Sepanjang karirnya menjadi Kapolda Metro Jaya, Tito bertanggungjawab atas keterlibatan kepolisian dalam serangkaian aksi penggusuran di Jakarta.
Tito mengatakan bahwa Polda tidak memiliki kewenangan untuk memimpin relokasi, dan pada dasarnya tugasnya membantu program pemerintah agar relokasi dapat berjalan dengan lancar dan tidak dengan cara kekerasan.
Tito juga membenarkan keterlibatan TNI dalam penggusuran (Kalijodo) dengan alasan diperlukan keterlibatan TNI untuk menghindari konflik dengan institusi lain, karena ada oknum tentara yang “bermain” di Kalijodo”.
Terkait hal ini, Pengacara Publik LBH Jakarta, Arif Maulana menyatakan “Tito inkonsisten dalam menempatkan peran dan fungsi kepolisian”.
Arif menjelaskan bahwa fungsi Polisi berdasarkan UU Nomor 2 Tahun 2002 Tentang Kepolisian diantaranya adalah memelihara keamanan dan ketertiban masyarakat dan memberikan perlindungan, pengayoman dan pelayanan kepada masyarakat.
“Dalam penggusuran di wilayah DKI Jakarta, hampir seluruhnya masih belum jelas status kepemilikan tanahnya, sehingga kehadiran Polisi dalam situasi penggusuran, semestinya bukanlah sebagai pihak yang turut membantu melakukan penggusuran, melainkan memelihara keamanan dan ketertiban masyarakat," jelas Arif.
Arif menambahkan, begitupula halnya dengan keterlibatan TNI, alasan yang dikemukakan Tito juga tidak serta merta menjadi dasar pembenar terhadap penyalahgunaan tugas dan fungsi TNI.
Pelanggaran HAM di Papua
Sepanjang tahun 2013, Tito yang pada saat itu menjabat sebagai Kapolda Papua, diduga bertanggung jawab atas rangkaian dugaan pelanggaran HAM berupa penembakan, penghilangan paksa, pembunuhan, pelarangan dan pembubaran unjuk rasa yang diantaranya mengakibatkan korban 3 tewas, 2 luka-luka dan penangkapan sewenang-wenang terhadap 26 orang.
Terkait dengan dugaan adanya penangkapan dan atau penahanan sewenang-wenang, dikonfirmasi oleh Komisioner Komnas HAM, Natalius Pigai yang menyebutkan bahwa Tito memang melanjutkan kebijakan terkait tahanan politik, sekalipun angkanya tidak sebanyak sebelumnya.

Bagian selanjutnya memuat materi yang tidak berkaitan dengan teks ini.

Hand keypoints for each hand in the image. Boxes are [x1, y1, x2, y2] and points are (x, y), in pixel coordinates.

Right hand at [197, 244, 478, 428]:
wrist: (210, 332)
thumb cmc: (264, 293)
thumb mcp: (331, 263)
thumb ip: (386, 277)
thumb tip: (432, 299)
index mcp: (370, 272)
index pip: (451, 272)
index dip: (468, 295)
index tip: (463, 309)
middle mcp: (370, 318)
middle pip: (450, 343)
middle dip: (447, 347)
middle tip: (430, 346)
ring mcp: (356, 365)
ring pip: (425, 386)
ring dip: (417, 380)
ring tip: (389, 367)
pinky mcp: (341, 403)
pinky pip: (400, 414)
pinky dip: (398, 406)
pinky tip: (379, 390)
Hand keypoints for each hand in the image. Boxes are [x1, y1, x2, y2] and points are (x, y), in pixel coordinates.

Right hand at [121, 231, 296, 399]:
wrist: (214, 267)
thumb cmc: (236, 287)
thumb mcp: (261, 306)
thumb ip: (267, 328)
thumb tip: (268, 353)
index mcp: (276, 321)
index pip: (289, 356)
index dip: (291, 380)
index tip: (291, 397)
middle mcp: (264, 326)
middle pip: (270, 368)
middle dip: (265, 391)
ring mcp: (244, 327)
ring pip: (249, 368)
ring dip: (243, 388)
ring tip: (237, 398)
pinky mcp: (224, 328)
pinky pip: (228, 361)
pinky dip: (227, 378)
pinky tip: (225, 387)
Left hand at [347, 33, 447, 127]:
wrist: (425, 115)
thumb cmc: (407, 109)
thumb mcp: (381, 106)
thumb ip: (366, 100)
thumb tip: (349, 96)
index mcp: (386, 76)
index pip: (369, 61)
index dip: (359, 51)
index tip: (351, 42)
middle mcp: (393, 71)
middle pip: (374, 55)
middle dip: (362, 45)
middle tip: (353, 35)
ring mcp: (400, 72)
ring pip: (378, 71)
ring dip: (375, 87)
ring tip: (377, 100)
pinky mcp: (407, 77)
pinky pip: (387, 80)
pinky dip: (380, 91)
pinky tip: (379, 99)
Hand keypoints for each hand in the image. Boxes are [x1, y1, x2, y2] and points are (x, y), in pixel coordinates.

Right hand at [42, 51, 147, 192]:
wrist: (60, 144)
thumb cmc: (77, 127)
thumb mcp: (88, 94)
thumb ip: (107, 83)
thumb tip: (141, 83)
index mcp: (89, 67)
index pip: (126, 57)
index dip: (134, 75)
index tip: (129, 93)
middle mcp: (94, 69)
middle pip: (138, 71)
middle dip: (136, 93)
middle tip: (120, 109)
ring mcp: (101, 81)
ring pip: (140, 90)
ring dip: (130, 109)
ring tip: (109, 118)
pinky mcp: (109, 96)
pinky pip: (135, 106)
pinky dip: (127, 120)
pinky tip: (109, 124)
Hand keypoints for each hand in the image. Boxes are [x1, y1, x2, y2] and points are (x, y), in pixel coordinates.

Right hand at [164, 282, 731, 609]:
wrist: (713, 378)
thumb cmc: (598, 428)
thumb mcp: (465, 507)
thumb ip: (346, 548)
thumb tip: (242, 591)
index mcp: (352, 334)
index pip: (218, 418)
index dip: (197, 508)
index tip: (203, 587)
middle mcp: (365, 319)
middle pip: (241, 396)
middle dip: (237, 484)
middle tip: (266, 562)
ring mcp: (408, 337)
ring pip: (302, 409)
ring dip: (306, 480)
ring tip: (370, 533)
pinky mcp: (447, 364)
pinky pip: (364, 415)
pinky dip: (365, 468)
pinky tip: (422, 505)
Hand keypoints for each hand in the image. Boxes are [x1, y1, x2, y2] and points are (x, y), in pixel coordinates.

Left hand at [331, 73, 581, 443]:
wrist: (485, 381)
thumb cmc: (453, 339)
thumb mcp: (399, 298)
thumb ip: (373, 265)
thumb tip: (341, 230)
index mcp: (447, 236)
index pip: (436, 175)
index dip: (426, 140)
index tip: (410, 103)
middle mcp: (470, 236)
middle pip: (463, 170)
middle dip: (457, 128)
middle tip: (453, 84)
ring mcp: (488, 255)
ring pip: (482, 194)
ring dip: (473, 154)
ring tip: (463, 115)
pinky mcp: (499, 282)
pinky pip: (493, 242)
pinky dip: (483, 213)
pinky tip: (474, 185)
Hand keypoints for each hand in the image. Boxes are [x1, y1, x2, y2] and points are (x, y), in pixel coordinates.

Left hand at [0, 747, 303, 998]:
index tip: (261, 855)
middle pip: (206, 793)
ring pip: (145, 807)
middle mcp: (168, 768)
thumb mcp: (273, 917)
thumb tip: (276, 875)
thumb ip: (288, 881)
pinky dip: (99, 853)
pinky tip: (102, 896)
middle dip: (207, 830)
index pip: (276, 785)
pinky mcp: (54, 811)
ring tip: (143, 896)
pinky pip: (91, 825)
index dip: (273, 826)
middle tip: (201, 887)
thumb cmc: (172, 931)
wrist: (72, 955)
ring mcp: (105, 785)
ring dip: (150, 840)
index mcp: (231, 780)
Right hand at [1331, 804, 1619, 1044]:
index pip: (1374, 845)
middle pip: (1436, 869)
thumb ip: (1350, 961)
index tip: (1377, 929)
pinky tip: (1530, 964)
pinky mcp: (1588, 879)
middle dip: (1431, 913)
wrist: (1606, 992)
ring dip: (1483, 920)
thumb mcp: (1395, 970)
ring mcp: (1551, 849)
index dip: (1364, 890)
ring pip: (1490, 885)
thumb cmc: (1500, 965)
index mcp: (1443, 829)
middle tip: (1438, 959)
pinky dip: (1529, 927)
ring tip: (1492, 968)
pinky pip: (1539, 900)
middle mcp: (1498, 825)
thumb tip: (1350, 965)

Terkait hal ini, Ichsan Zikry menyebutkan “Catatan terkait dugaan pelanggaran HAM di Papua sepanjang Tito menjabat sebagai Kapolda menunjukkan adanya kontradiksi antara sosok seorang Tito yang disebut-sebut sebagai orang yang sangat memahami nilai-nilai HAM, justru pada kenyataannya masih ikut serta menjadi bagian dari pelaku pelanggar HAM dan tidak benar-benar menghormati, memenuhi, melindungi Hak Asasi Manusia secara utuh”.
Berdasarkan catatan-catatan kami diatas, LBH Jakarta menuntut sebagai berikut:
1. Kepada siapapun kandidat Kapolri terpilih untuk memastikan reformasi di tubuh Polri khususnya dalam mendorong profesionalisme, independensi, trasparansi dan akuntabilitas kepolisian dalam menjalankan tugas dan fungsi kepolisian;
2. Kepada kandidat Kapolri terpilih untuk mendorong terwujudnya polisi sipil yang humanis dengan memastikan komitmen Kepolisian RI untuk menghormati, memenuhi dan melindungi Hak Asasi Manusia dalam menjalankan tugas dan fungsi Kepolisian;
3. Mendesak kandidat Kapolri, Tito Karnavian untuk meminta maaf dan bertanggungjawab atas segala tindakan terkait pengekangan kebebasan berekspresi dan berpendapat, tindak kekerasan, kriminalisasi, dan penyalahgunaan wewenang yang pernah dilakukan.